When it comes to Pakistan leaders, India chooses to forget that country’s blood-stained politics and deathly diplomacy. Our fawning political leaders and cultural czars compete with each other in portraying visitors from Pakistan as our only hope for peaceful co-existence. President Asif Ali Zardari’s first trip to India with his son Bilal is billed as a turning point in Indo-Pak relations. South and North Block mandarins have been spending sleepless nights over the 20-hour visit of a head of state who has no control over even the geographical boundaries of his presidential palace. None of them were aware of the agenda or direction of discussion between Manmohan Singh and Zardari. The joke doing the rounds in South Block is that the discussion points for any meeting with a visiting dignitary from Pakistan can be found in the manifesto of political parties. The covers change during each election, but the contents remain the same. The Indian Prime Minister and Pakistan’s President have met over a dozen times in the past nine years. The venues may have changed. So have the costumes. But Pakistan has never delivered on the promises its leaders make to India. On the contrary, Pakistan-sponsored terrorists made Indian cities their killing fields, with Zardari and his army extending them safe haven. It would be an irony if India expects results from the visit of a person against whom the local judiciary has opened up many fronts, and is seen as the unauthorised occupant of an office which he doesn’t deserve and from where he can be ejected any day without fuss.

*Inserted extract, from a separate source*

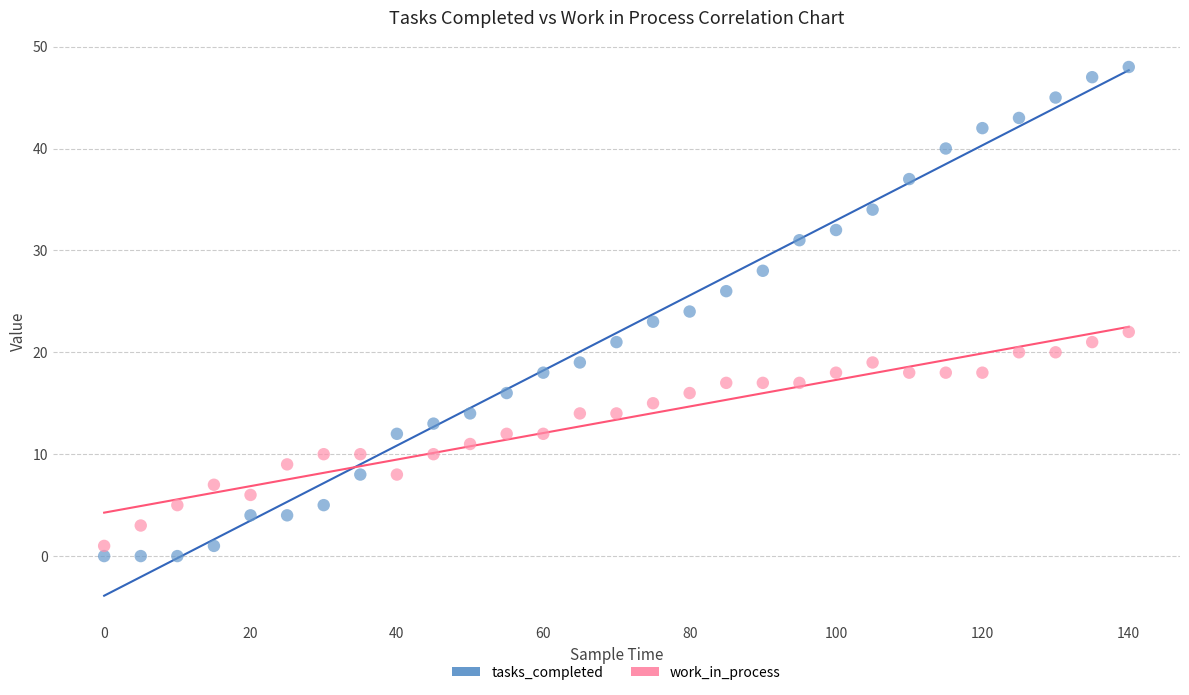

Which series contains the highest Y value?

tasks_completed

Zardari is entitled to make a religious trip to any part of India. The government is expected to extend all the courtesies, which a visiting head of state deserves. But the government has nothing to gain by legitimising and raising expectations from the visit of a leader who can’t speak his own mind, leave alone deliver on anything. If key Union ministers and officials holding sensitive posts are in attendance for a one-on-one meeting, the country expects some tangible results. Already peaceniks and US-sponsored opinion-makers have declared that the visit would reduce the trust deficit between the two countries. If the track record of the Zardari regime is any indication, India would be wasting its time and energies on hosting a captive President. His government refuses to acknowledge the existence of terrorists and terror camps in Pakistan. It questions the meticulous evidence provided by the home ministry against Hafiz Saeed and his accomplices in carrying out the 26/11 terror attacks in which 166 people were slaughtered. It refuses to hand over 20 other fugitives responsible for murdering hundreds of innocent people in various parts of India.

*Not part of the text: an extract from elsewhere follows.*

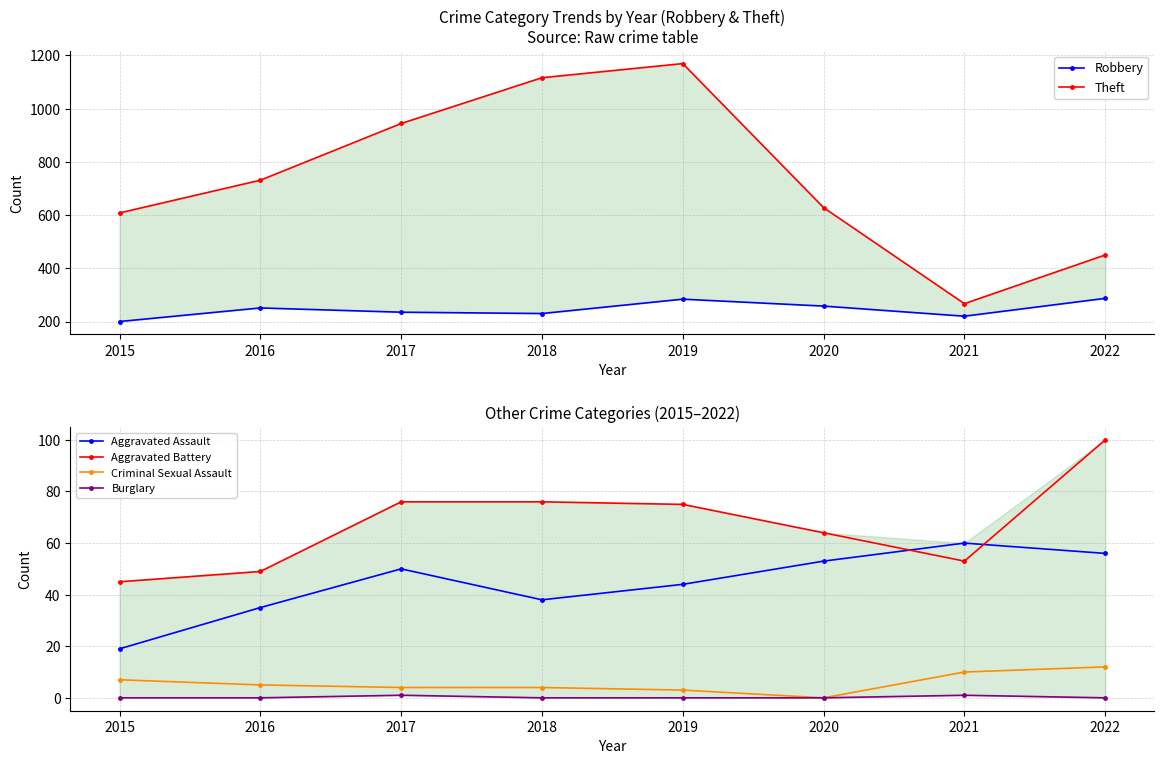

True or false: Aggravated Assault has a value of 44 at 2019.

True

Pakistan has been in denial for the past three decades. Undoubtedly, the country and its elitist establishment lay out the best of cuisine and seductive ambience to all important leaders visiting from India. They engage mehmans from Hindustan in 12-course dinners where music lasts till dawn. They send them home with expensive gifts. The same hosts also have powerful connections in the Washington establishment. Their only mandate is to manufacture confidential measures whereby Pakistan gets away with its murderous machinations against India while we keep living on false hope. There is no doubt that a politically stable and economically strong Pakistan is good not only for India but for entire Asia. The majority of Pakistanis would like to live peacefully and prosper but they have been suffering a military leadership that survives and thrives only on a hate-India agenda. On the other hand, the Indian leadership first talks tough following a terror incident only to later become a nation of peace lovers.
A luxurious lunch will not persuade Zardari or his controllers in Pakistan or elsewhere to dismantle the instruments and institutions of terror and hate. On the other hand, a red carpet rolled out for him by the Indian establishment will weaken his position further. In good diplomacy, results are never achieved through widely publicised luncheon meets. They are gained through hidden means and methods. India is yet to acquire and master that art. Pakistan has lost two wars, but it keeps chalking up decisive victories in the game of deceptive diplomacy.